In a world where artificial intelligence continues to transform traditional industries, Perplexity is quietly building a tool that could redefine how we work. The company’s new AI browser, Comet, is not just another upgrade to search functionality. According to CEO Aravind Srinivas, it could soon take over two core roles most workplaces rely on every day. And it all starts with a single prompt.

Speaking on The Verge’s Decoder podcast, Srinivas revealed that Comet has the potential to fully automate the responsibilities of both recruiters and administrative assistants. Using advanced reasoning models such as GPT-5 or Claude 4.5, the AI-powered browser can handle sourcing candidates, reaching out, managing spreadsheets, tracking responses, syncing with calendars, scheduling meetings, and even creating pre-meeting summaries. All of this could be triggered by natural language commands and then run quietly in the background.

Srinivas explained how a recruiter’s weekly tasks could effectively be condensed into a single prompt.
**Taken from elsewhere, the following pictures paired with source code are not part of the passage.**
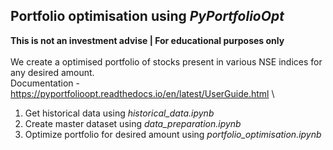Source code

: ## Portfolio optimisation using *PyPortfolioOpt*
**This is not an investment advise | For educational purposes only** <br/>
<br>
We create a optimised portfolio of stocks present in various NSE indices for any desired amount.\
Documentation - https://pyportfolioopt.readthedocs.io/en/latest/UserGuide.html \

1. Get historical data using *historical_data.ipynb*
2. Create master dataset using *data_preparation.ipynb*
3. Optimize portfolio for desired amount using *portfolio_optimisation.ipynb*
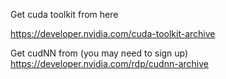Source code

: Get cuda toolkit from here

https://developer.nvidia.com/cuda-toolkit-archive

Get cudNN from (you may need to sign up)
https://developer.nvidia.com/rdp/cudnn-archive
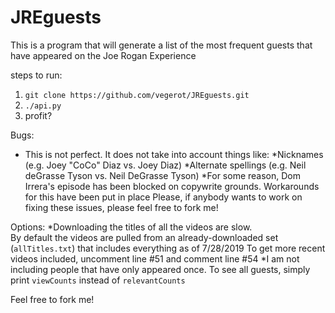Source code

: # JREguests
This is a program that will generate a list of the most frequent guests that have appeared on the Joe Rogan Experience

steps to run:
1. `git clone https://github.com/vegerot/JREguests.git`
2. `./api.py`
3. profit?

Bugs:
* This is not perfect.  It does not take into account things like:
  *Nicknames (e.g. Joey "CoCo" Diaz vs. Joey Diaz)
    *Alternate spellings (e.g. Neil deGrasse Tyson vs. Neil DeGrasse Tyson)
*For some reason, Dom Irrera's episode has been blocked on copywrite grounds.  Workarounds for this have been put in place
Please, if anybody wants to work on fixing these issues, please feel free to fork me!


Options:
*Downloading the titles of all the videos are slow.  
By default the videos are pulled from an already-downloaded set (`allTitles.txt`) that includes everything as of 7/28/2019
To get more recent videos included, uncomment line #51 and comment line #54
*I am not including people that have only appeared once.  To see all guests, simply print `viewCounts` instead of `relevantCounts`

Feel free to fork me!
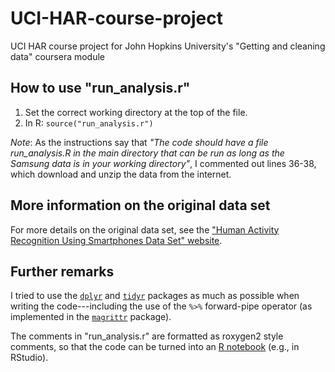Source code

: UCI-HAR-course-project
======================

UCI HAR course project for John Hopkins University's 
"Getting and cleaning data" coursera module


## How to use "run_analysis.r"

1. Set the correct working directory at the top of the file.
2. In R: `source("run_analysis.r")`

*Note*: As the instructions say that *"The code should have a file 
run_analysis.R in the main directory that can be run as long as the 
Samsung data is in your working directory"*, I commented out lines 36-38,
which download and unzip the data from the internet.


## More information on the original data set

For more details on the original data set, see the
["Human Activity Recognition Using Smartphones Data Set" website][HAR-UCI].


## Further remarks

I tried to use the [`dplyr`][dplyr] and [`tidyr`][tidyr] packages as much as 
possible when writing the code---including the use of the `%>%` forward-pipe 
operator (as implemented in the [`magrittr`][magrittr] package).

The comments in "run_analysis.r" are formatted as roxygen2 style comments, so 
that the code can be turned into an [R notebook][R_notebook] (e.g., in RStudio).


[HAR-UCI]: http://archive.ics.uci.edu/ml/datasets/Human+Activity+Recognition+Using+Smartphones
[dplyr]: http://cran.r-project.org/web/packages/dplyr/
[tidyr]: http://cran.r-project.org/web/packages/tidyr/
[magrittr]: http://cran.r-project.org/web/packages/magrittr/
[R_notebook]: http://rmarkdown.rstudio.com/r_notebook_format.html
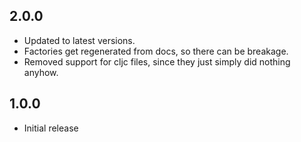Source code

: 2.0.0
-----
- Updated to latest versions.
- Factories get regenerated from docs, so there can be breakage.
- Removed support for cljc files, since they just simply did nothing anyhow.

1.0.0
-----
- Initial release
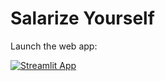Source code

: # Salarize Yourself

Launch the web app:

[![Streamlit App](https://static.streamlit.io/badges/streamlit_badge_black_white.svg)](https://salarize-yourself.streamlit.app/)
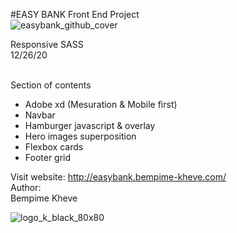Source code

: #EASY BANK  Front End Project<br>
![easybank_github_cover](https://user-images.githubusercontent.com/59140742/166146566-1ee67b48-b4e9-426f-a78c-dd9b74dd1605.png)

Responsive SASS<br>
12/26/20<br><br>

Section of contents<br>
- Adobe xd (Mesuration & Mobile first)
- Navbar 
- Hamburger javascript & overlay
- Hero images superposition
- Flexbox cards
- Footer grid

Visit website: http://easybank.bempime-kheve.com/<br>
Author:<br>
Bempime Kheve<br>

![logo_k_black_80x80](https://user-images.githubusercontent.com/59140742/166146861-790f5f8a-de21-4d69-8fa2-ef598139e320.png)

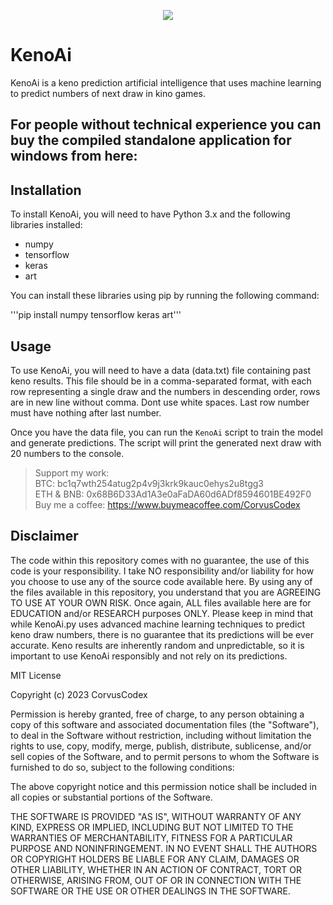 <p align="center">
  <img src="https://github.com/CorvusCodex/KenoAi/blob/main/KenoAi.png?raw=true">
</p>

# KenoAi
KenoAi is a keno prediction artificial intelligence that uses machine learning to predict numbers of next draw in kino games.

## For people without technical experience you can buy the compiled standalone application for windows from here:

## Installation

To install KenoAi, you will need to have Python 3.x and the following libraries installed:
- numpy
- tensorflow
- keras
- art

You can install these libraries using pip by running the following command:

'''pip install numpy tensorflow keras art'''

## Usage

To use KenoAi, you will need to have a data (data.txt) file containing past keno results. This file should be in a comma-separated format, with each row representing a single draw and the numbers in descending order, rows are in new line without comma. Dont use white spaces. Last row number must have nothing after last number.

Once you have the data file, you can run the `KenoAi` script to train the model and generate predictions. The script will print the generated next draw with 20 numbers to the console.

>Support my work:<br>
>BTC: bc1q7wth254atug2p4v9j3krk9kauc0ehys2u8tgg3<br>
>ETH & BNB: 0x68B6D33Ad1A3e0aFaDA60d6ADf8594601BE492F0<br>
>Buy me a coffee: https://www.buymeacoffee.com/CorvusCodex

## Disclaimer

The code within this repository comes with no guarantee, the use of this code is your responsibility. I take NO responsibility and/or liability for how you choose to use any of the source code available here. By using any of the files available in this repository, you understand that you are AGREEING TO USE AT YOUR OWN RISK. Once again, ALL files available here are for EDUCATION and/or RESEARCH purposes ONLY.
Please keep in mind that while KenoAi.py uses advanced machine learning techniques to predict keno draw numbers, there is no guarantee that its predictions will be ever accurate. Keno results are inherently random and unpredictable, so it is important to use KenoAi responsibly and not rely on its predictions.


MIT License

Copyright (c) 2023 CorvusCodex

Permission is hereby granted, free of charge, to any person obtaining a copy
of this software and associated documentation files (the "Software"), to deal
in the Software without restriction, including without limitation the rights
to use, copy, modify, merge, publish, distribute, sublicense, and/or sell
copies of the Software, and to permit persons to whom the Software is
furnished to do so, subject to the following conditions:

The above copyright notice and this permission notice shall be included in all
copies or substantial portions of the Software.

THE SOFTWARE IS PROVIDED "AS IS", WITHOUT WARRANTY OF ANY KIND, EXPRESS OR
IMPLIED, INCLUDING BUT NOT LIMITED TO THE WARRANTIES OF MERCHANTABILITY,
FITNESS FOR A PARTICULAR PURPOSE AND NONINFRINGEMENT. IN NO EVENT SHALL THE
AUTHORS OR COPYRIGHT HOLDERS BE LIABLE FOR ANY CLAIM, DAMAGES OR OTHER
LIABILITY, WHETHER IN AN ACTION OF CONTRACT, TORT OR OTHERWISE, ARISING FROM,
OUT OF OR IN CONNECTION WITH THE SOFTWARE OR THE USE OR OTHER DEALINGS IN THE
SOFTWARE.


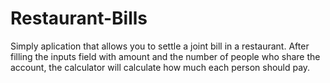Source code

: # Restaurant-Bills
Simply aplication that allows you to settle a joint bill in a restaurant. After filling the inputs field with amount and the number of people who share the account, the calculator will calculate how much each person should pay.
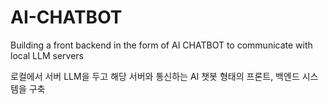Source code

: # AI-CHATBOT
Building a front backend in the form of AI CHATBOT to communicate with local LLM servers

로컬에서 서버 LLM을 두고 해당 서버와 통신하는 AI 챗봇 형태의 프론트, 백엔드 시스템을 구축
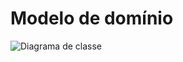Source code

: # Modelo de domínio

![Diagrama de classe](https://github.com/ppads-2024s1-g1/LendOps/assets/42143717/6510fc01-0d2e-4b41-9151-c412db2655fa)
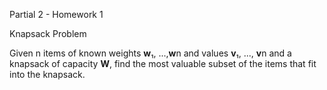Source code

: Partial 2 - Homework 1

Knapsack Problem

Given n items of known weights **w**₁, ...,**w**n and values **v**₁, ..., **v**n and
a knapsack of capacity **W**, find the most valuable subset of the items that fit into the knapsack.

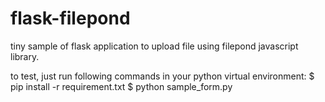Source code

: # flask-filepond
tiny sample of flask application to upload file using  filepond javascript library.

to test, just run following commands in your python virtual environment: 
$ pip install -r requirement.txt
$ python sample_form.py

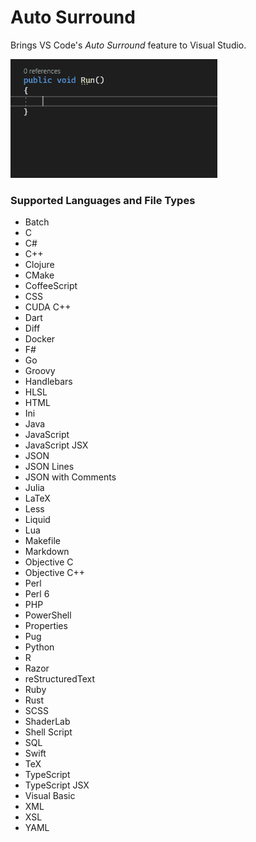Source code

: # Auto Surround

Brings VS Code's _Auto Surround_ feature to Visual Studio.

![Example](media/example.gif)

### Supported Languages and File Types

* Batch
* C
* C#
* C++
* Clojure
* CMake
* CoffeeScript
* CSS
* CUDA C++
* Dart
* Diff
* Docker
* F#
* Go
* Groovy
* Handlebars
* HLSL
* HTML
* Ini
* Java
* JavaScript
* JavaScript JSX
* JSON
* JSON Lines
* JSON with Comments
* Julia
* LaTeX
* Less
* Liquid
* Lua
* Makefile
* Markdown
* Objective C
* Objective C++
* Perl
* Perl 6
* PHP
* PowerShell
* Properties
* Pug
* Python
* R
* Razor
* reStructuredText
* Ruby
* Rust
* SCSS
* ShaderLab
* Shell Script
* SQL
* Swift
* TeX
* TypeScript
* TypeScript JSX
* Visual Basic
* XML
* XSL
* YAML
From sending out bulk emails to updating statuses in real time and following up with candidates, Comet aims to manage the entire recruitment pipeline without the need for constant human input. But it doesn’t stop there. The AI browser could also act like an operating system, executing background processes proactively, even without being asked every time.

Administrative assistants, another pillar of office life, may also see their duties transformed. Comet is designed to coordinate calendars, resolve scheduling conflicts, and prepare summaries without human intervention. It does not just automate tasks, it anticipates them, bringing AI closer to a true workplace assistant than any productivity tool we have seen so far.

Currently, Comet is only available to Perplexity’s paid users, but invites have been extended to free users as well. Some of the more complex AI agent tasks may eventually fall behind a paywall. In a Reddit AMA earlier this week, Srinivas confirmed that a wider rollout is planned, and the company hopes that its powerful toolset will prove valuable enough for users to want to pay for access.

Srinivas is confident about the long-term business case. He argues that if a single prompt can help someone generate millions of dollars in business value, then a subscription price of two thousand dollars is more than justified. Comet is not just a browser with AI features, it is being positioned as an intelligent, self-running system designed to integrate directly with how we get things done.

As the AI race heats up, Comet stands out not just as a challenger to search engines, but as a reimagining of the tools we use every day at work. If Srinivas is right, the roles of recruiter and assistant may not disappear, but they may soon be done by an invisible partner running in your browser tab.